* Exercise instructions
Print, word for word, the stretch of the notebook on training PPO agents for the Hopper environment from "TIMESTEPS = 1_500_000" through "the RL world.".

* Provided text

——————

In [None]:
from PPO_train_test import PPO_train, PPO_train_udr, PPO_train_adr, PPO_test

TIMESTEPS = 1_500_000
SEED = 999

We want to deploy our agent in the real world that is represented by the Target environment, but we have only access to a simulator (source environment) which has a sistematic error wrt real word.

Since we want to close this sim2real gap we will experiment some techniques to address this problem.

To begin with, we will try a simple UDR. Then our focus will be implementing an ADR technique inspired to the OpenAI original paper where ADR is formally introduced in the RL world.

In the following experiments PPO, a policy-based RL algorithm, will be employed.

# Hopper Environment

Training on SOURCE

In [None]:
PPO_train(
    train_env_id='CustomHopper-source-v0',
    model_name=f'hopper_source_{SEED}',
    lr=3e-4,
    steps=TIMESTEPS,
    seed=SEED
)

SOURCE -> SOURCE

In [None]:
PPO_test(
    test_env_id='CustomHopper-source-v0',
    model_name=f'hopper_source_{SEED}'
)

SOURCE -> TARGET

In [None]:
PPO_test(
    test_env_id='CustomHopper-target-v0',
    model_name=f'hopper_source_{SEED}'
)

Training on TARGET

In [None]:
PPO_train(
    train_env_id='CustomHopper-target-v0',
    model_name=f'hopper_target_{SEED}',
    lr=3e-4,
    steps=TIMESTEPS,
    seed=SEED
)

TARGET -> TARGET

In [None]:
PPO_test(
    test_env_id='CustomHopper-target-v0',
    model_name=f'hopper_target_{SEED}'
)

## UDR

In [None]:
model_name=f'hopper_source_udr_constant_50_medium_{SEED}'

In [None]:
PPO_train_udr(
    train_env_id='CustomHopper-source-v0',
    model_name=model_name,
    lr=3e-4,
    lr_scheduler_type='constant',
    steps=TIMESTEPS,
    udr_range=0.5,
    net_size="medium", # [ small - medium - large ] -> [ 64 - 128 - 256 ]
    seed=SEED
)

——————

* Recorded information
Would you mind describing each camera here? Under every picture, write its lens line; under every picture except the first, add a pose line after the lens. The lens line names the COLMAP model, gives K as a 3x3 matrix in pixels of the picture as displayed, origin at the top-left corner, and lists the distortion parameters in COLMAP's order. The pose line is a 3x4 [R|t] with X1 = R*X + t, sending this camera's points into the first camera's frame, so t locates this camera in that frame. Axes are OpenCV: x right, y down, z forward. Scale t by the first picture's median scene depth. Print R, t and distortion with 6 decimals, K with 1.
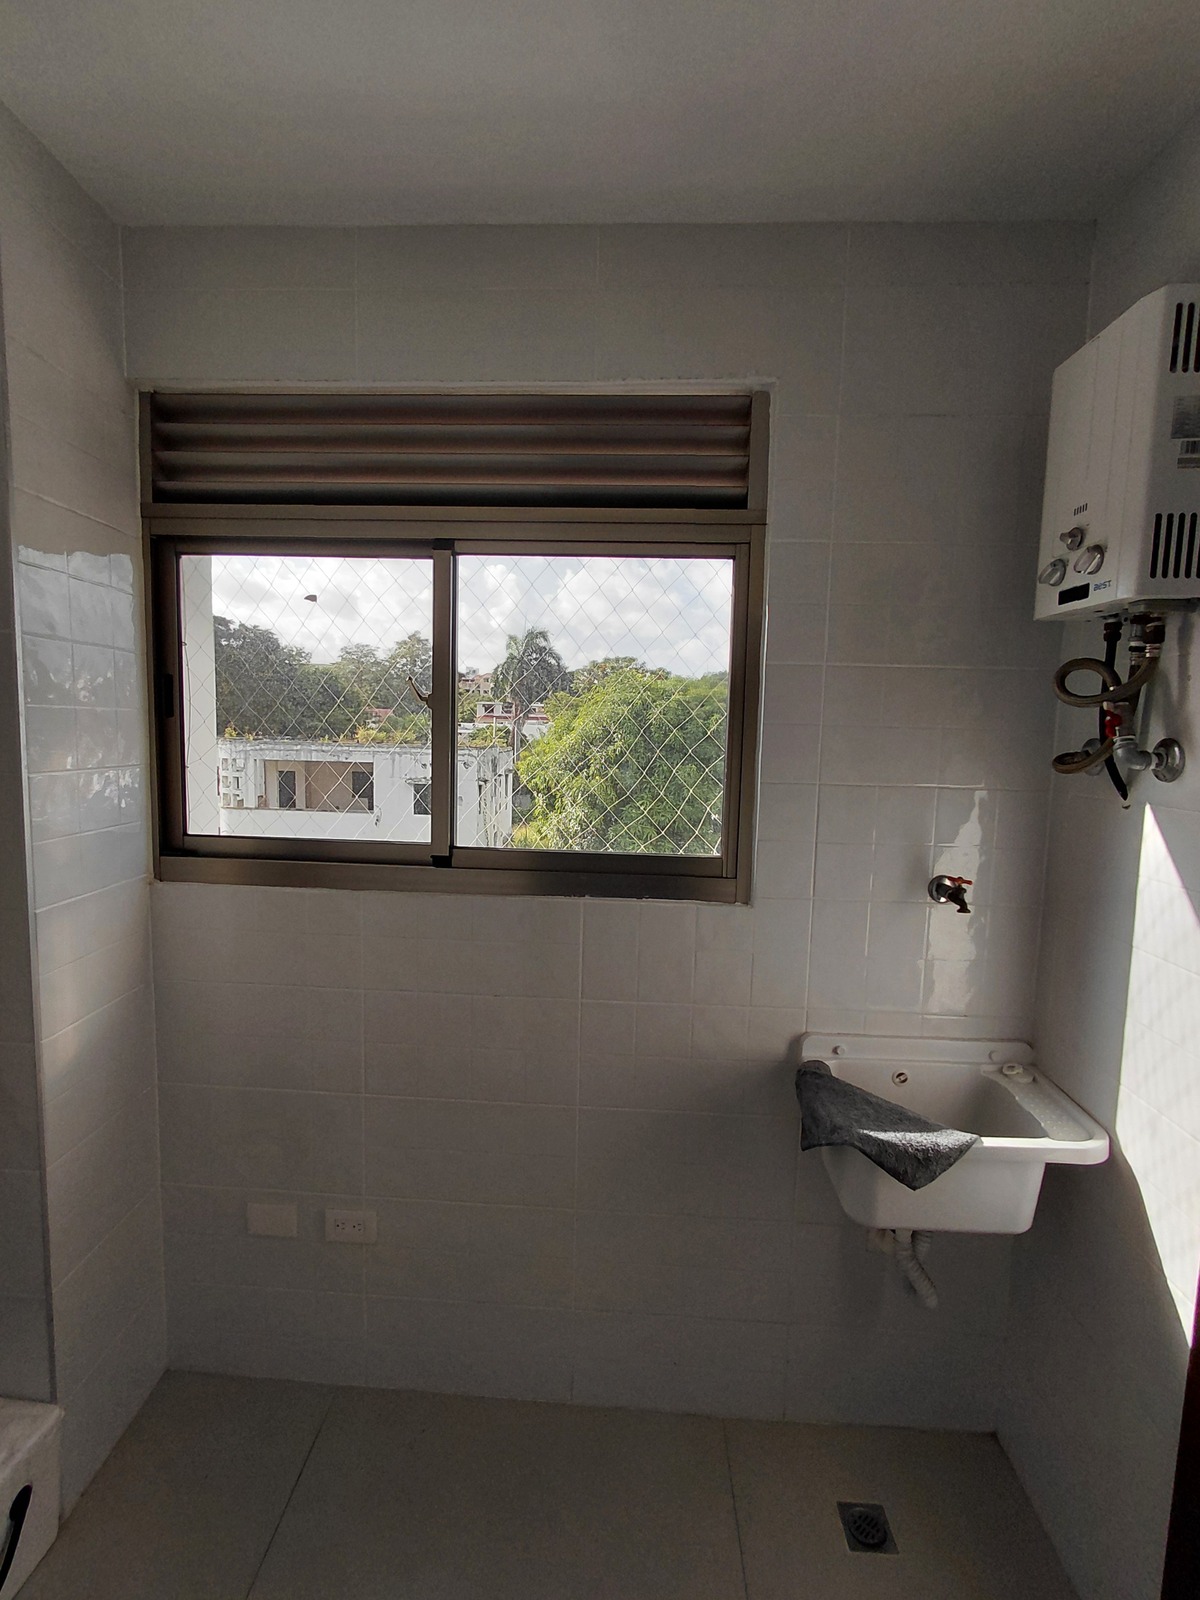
lens RADIAL K [[747.9, 0, 600.0], [0, 747.9, 800.0], [0, 0, 1]] dist [0.000298, 0.000026]
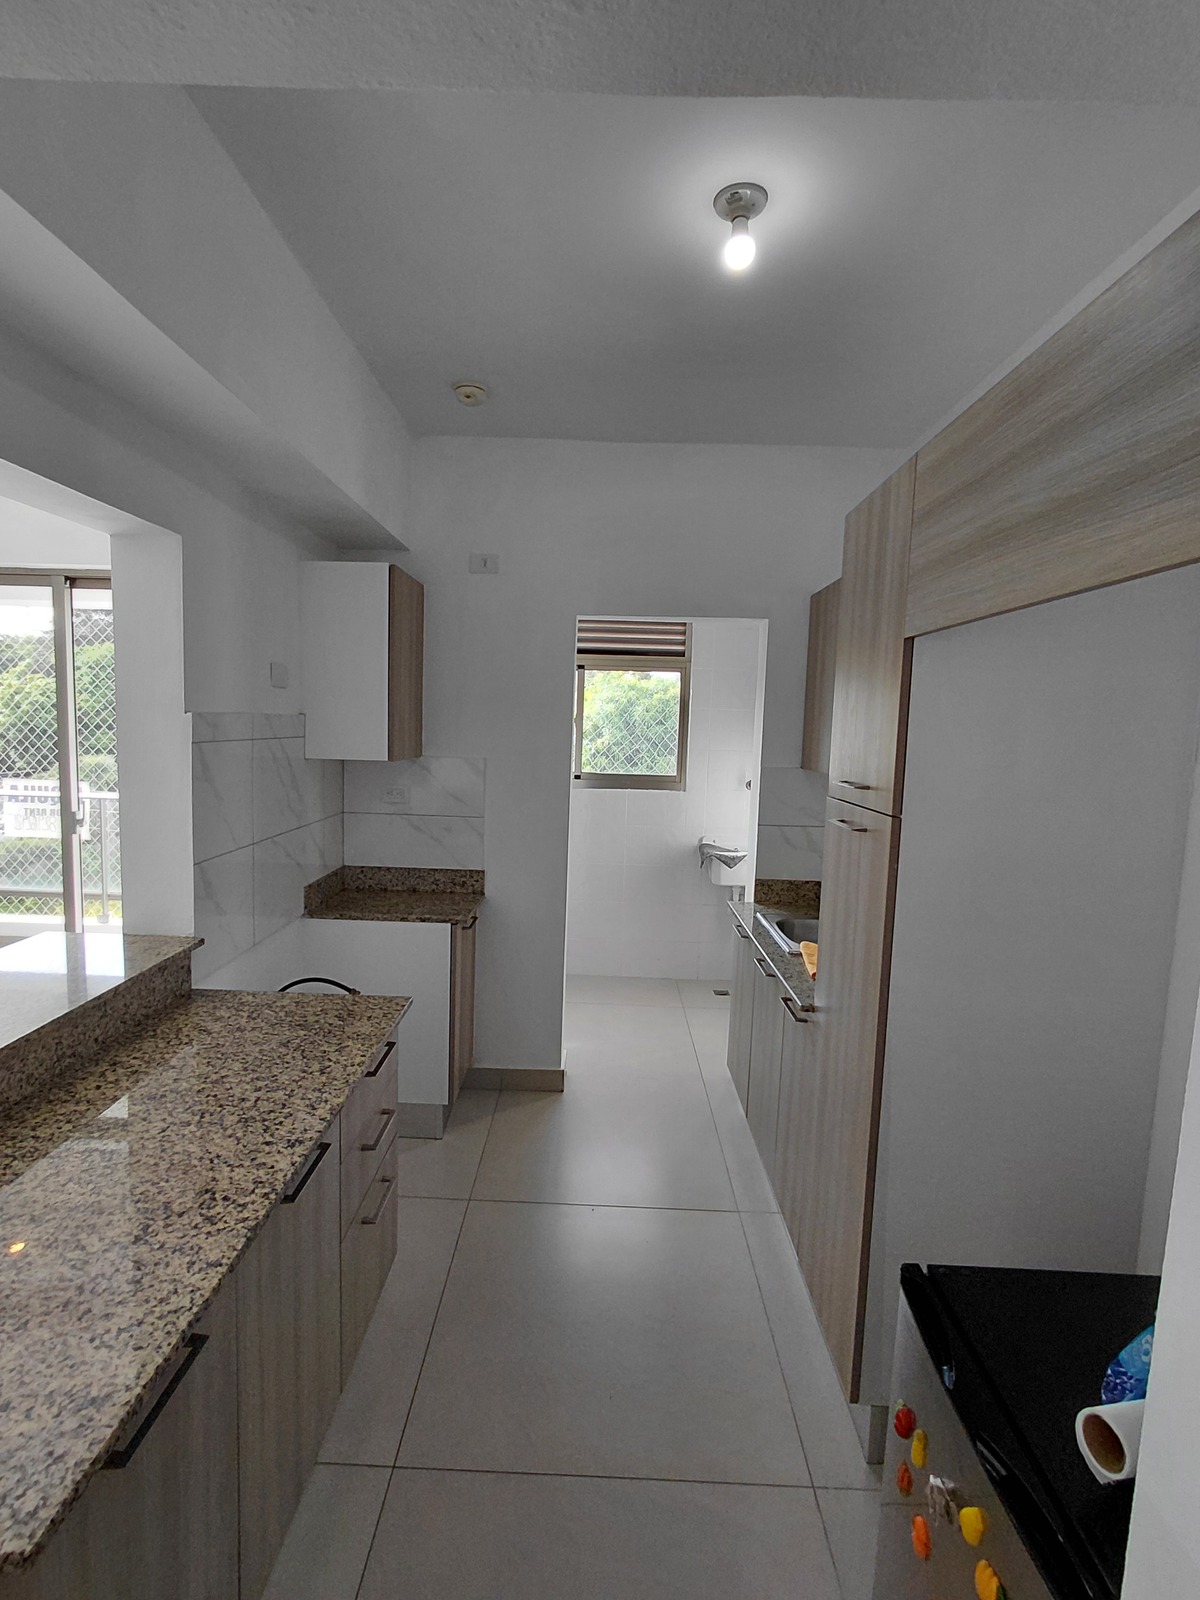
lens RADIAL K [[821.5, 0, 600.0], [0, 821.5, 800.0], [0, 0, 1]] dist [-0.000378, -0.000185]
pose [[0.999399, 0.005688, 0.034199, -0.026526], [-0.005717, 0.999983, 0.000731, 0.018577], [-0.034194, -0.000927, 0.999415, -0.239270]]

——————

* Written response
TIMESTEPS = 1_500_000
SEED = 999

We want to deploy our agent in the real world that is represented by the Target environment, but we have only access to a simulator (source environment) which has a sistematic error wrt real word.

Since we want to close this sim2real gap we will experiment some techniques to address this problem.

To begin with, we will try a simple UDR. Then our focus will be implementing an ADR technique inspired to the OpenAI original paper where ADR is formally introduced in the RL world.